National data on the clinical quality of independent sector treatment centres is 'incomplete and of extremely poor quality', according to a review by the Healthcare Commission.

A draft of the review's conclusions, seen by HSJ, catalogues a number of concerns over the robustness of clinical quality data being reported by ISTCs.

The review, which was commissioned by chief medical officer Professor Sir Liam Donaldson, says:

  • 'the current nationally reported data on clinical quality is incomplete and of extremely poor quality';
  • 'effective governance is compromised by poor quality data';
  • 'the absence of good baseline data calls into question the feasibility of collecting this data in a systematic way in a short timescale'.

The review was announced by the health secretary last April when giving evidence to the Commons health select committee's inquiry into ISTCs. The MPs' report concluded in July that it was 'impossible' to say whether ISTCs had provided value for money, while lack of comparable clinical data with NHS providers meant the quality of care provided by the centres could not be judged.

The conclusions of the Healthcare Commission report stress its aim 'to improve accountability for the quality of care in the ISTC programme'.

The report urges the DoH to review recommendations already made by the National Centre for Health Outcomes Development to improve the quality of key performance indicators, and to ensure action is taken to make the changes. And it says the commission should be given access to this data on an ongoing basis.

It calls for an independent audit of data quality and it says there need to be clear processes to ensure patient-level data on outcomes of care is collected systematically.

The commission will present its findings to a seminar of external stakeholders, including representatives from the independent sector, next Tuesday, and plans to publish a full report on ISTCs in the summer.

Head of improvement Gary Needle told HSJ: 'Effective governance is compromised by the lack of good-quality data. It is a contractual requirement for organisations to fill in national data returns, but this is not happening in every case. Having this data is critical to effectively manage and regulate these services'.
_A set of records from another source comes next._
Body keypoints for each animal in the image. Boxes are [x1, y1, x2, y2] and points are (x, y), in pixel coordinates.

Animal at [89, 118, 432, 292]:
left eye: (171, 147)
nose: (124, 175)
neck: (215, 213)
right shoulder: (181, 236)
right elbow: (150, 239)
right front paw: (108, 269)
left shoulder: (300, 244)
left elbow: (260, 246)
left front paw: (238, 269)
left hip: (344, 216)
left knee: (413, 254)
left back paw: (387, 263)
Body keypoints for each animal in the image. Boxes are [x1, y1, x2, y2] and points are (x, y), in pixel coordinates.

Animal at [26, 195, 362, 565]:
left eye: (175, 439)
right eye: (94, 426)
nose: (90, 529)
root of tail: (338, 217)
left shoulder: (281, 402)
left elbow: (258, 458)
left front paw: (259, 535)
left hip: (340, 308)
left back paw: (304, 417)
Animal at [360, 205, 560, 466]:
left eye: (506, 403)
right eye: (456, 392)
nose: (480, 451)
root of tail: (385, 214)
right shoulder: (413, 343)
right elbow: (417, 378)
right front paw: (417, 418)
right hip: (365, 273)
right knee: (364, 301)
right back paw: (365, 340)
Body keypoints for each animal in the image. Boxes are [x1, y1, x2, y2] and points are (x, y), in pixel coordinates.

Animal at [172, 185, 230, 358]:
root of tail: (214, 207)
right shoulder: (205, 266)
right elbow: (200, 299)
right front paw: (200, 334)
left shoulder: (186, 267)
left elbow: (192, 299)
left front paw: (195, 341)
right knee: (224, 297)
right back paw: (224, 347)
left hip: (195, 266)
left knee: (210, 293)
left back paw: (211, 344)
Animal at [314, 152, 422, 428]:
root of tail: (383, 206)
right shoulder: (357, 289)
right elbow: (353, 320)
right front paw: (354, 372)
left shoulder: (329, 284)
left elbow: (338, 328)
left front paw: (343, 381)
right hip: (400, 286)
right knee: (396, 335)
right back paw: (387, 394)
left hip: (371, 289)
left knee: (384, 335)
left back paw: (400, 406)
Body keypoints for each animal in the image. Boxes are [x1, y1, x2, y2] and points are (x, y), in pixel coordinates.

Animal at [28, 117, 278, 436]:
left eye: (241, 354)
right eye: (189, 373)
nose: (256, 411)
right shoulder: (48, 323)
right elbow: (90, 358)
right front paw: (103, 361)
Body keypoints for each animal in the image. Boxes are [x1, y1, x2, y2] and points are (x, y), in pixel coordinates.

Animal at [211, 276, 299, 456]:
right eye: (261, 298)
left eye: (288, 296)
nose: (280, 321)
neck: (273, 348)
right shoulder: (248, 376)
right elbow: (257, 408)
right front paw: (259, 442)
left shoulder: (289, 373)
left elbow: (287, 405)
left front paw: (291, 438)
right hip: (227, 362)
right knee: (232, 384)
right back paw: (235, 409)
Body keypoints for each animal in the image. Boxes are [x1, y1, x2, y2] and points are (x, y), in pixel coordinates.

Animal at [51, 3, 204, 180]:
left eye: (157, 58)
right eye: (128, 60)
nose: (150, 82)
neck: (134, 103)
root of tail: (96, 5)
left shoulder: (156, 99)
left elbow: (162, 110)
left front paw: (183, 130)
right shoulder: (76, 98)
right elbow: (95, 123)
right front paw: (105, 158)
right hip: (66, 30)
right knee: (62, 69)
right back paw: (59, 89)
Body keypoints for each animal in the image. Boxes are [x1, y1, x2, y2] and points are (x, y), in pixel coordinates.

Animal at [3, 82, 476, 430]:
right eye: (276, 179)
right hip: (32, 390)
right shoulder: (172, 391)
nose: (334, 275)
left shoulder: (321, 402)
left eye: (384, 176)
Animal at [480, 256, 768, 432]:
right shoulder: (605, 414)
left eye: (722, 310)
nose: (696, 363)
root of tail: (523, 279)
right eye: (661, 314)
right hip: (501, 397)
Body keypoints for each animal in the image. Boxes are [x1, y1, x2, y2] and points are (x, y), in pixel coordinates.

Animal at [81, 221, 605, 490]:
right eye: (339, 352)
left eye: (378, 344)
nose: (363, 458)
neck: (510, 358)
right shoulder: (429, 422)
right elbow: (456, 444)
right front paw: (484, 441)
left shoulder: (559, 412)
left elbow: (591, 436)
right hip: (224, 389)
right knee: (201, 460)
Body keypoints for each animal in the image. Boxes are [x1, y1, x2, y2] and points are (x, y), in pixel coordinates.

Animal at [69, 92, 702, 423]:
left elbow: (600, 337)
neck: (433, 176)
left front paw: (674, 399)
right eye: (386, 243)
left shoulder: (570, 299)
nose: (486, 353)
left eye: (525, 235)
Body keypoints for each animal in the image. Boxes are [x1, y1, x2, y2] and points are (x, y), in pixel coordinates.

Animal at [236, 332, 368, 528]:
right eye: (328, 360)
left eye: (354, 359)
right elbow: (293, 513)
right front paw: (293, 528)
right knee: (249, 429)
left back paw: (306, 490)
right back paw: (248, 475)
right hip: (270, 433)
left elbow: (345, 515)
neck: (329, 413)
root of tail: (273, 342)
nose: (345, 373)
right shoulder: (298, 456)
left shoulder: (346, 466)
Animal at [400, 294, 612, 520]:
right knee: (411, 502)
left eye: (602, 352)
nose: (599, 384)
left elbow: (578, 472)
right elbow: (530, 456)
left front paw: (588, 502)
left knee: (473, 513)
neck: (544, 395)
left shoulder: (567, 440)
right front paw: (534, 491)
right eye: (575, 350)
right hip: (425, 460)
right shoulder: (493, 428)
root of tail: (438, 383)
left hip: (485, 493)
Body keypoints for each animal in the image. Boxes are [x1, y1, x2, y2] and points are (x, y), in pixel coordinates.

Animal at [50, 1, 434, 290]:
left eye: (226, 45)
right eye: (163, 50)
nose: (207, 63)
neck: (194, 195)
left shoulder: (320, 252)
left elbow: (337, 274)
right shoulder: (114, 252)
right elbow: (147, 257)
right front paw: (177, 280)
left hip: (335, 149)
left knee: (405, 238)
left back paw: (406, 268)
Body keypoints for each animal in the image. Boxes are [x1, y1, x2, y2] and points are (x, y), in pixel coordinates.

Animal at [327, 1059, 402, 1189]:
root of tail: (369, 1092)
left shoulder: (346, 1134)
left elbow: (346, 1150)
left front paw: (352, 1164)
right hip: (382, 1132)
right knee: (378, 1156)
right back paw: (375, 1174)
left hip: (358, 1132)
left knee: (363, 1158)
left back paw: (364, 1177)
The full report will include up-to-date hospital episode statistics data from ISTCs; a survey of 2,000 patients treated in ISTCs; the commission's ISTC inspection data; and strategies for better local integration between ISTCs and the NHS.

Announcing the review last year, Ms Hewitt said: 'Although ISTCs are required to meet exactly the same standards as NHS care, and are subject to the same rigorous monitoring regime, the review will be a timely and appropriate way to assess their work with the NHS so far'. And she told the select committee there needed to be a 'level playing field' with 'equivalent information across all providers'.

'At the moment we are in the position where in some cases there is more detailed information coming from the independent sector treatment centres because of their contracts. In other cases we are getting more information from NHS hospitals - therefore patients are not given equivalent information.'

Healthcare Commission chief executive Anna Walker also gave evidence, warning that the inspectorate was not privy to all the information which flows between the DoH and ISTCs.

She said that although as part of the DoH's contractual arrangements with ISTCs 'there is a very significant flow of outcome information', the government and the Healthcare Commission did not 'automatically get all that information'.

This week, committee member Dr Richard Taylor described the commission's findings as 'worrying'. The independent MP told HSJ that there was a 'desperate need' for 'absolutely accurate feedback' to compare the outcomes of ISTCs and NHS organisations.

'We were hoping that better statistics and data would come out of the review, but if the Healthcare Commission can't get at the figures as well it's pretty worrying'.

Dr Taylor restated the committee's original conclusion, calling for an independent review of ISTCs. 'We have got to get to the bottom of what is happening,' he said.

British Medical Association consultants committee chair Dr Jonathan Fielden called on the National Audit Office to examine the ISTC programme.

'When the government is pumping millions of pounds into this programme it is vital to ensure that there is accurate, good-quality data'.

Independent sector adviser for the Royal College of Nursing Valerie Smith agreed with the review's finding that national reporting from ISTCs was incomplete.

'We need greater transparency in terms of both the value for money and the quality of care that ISTCs bring, not least in supporting the patient choice agenda,' she said.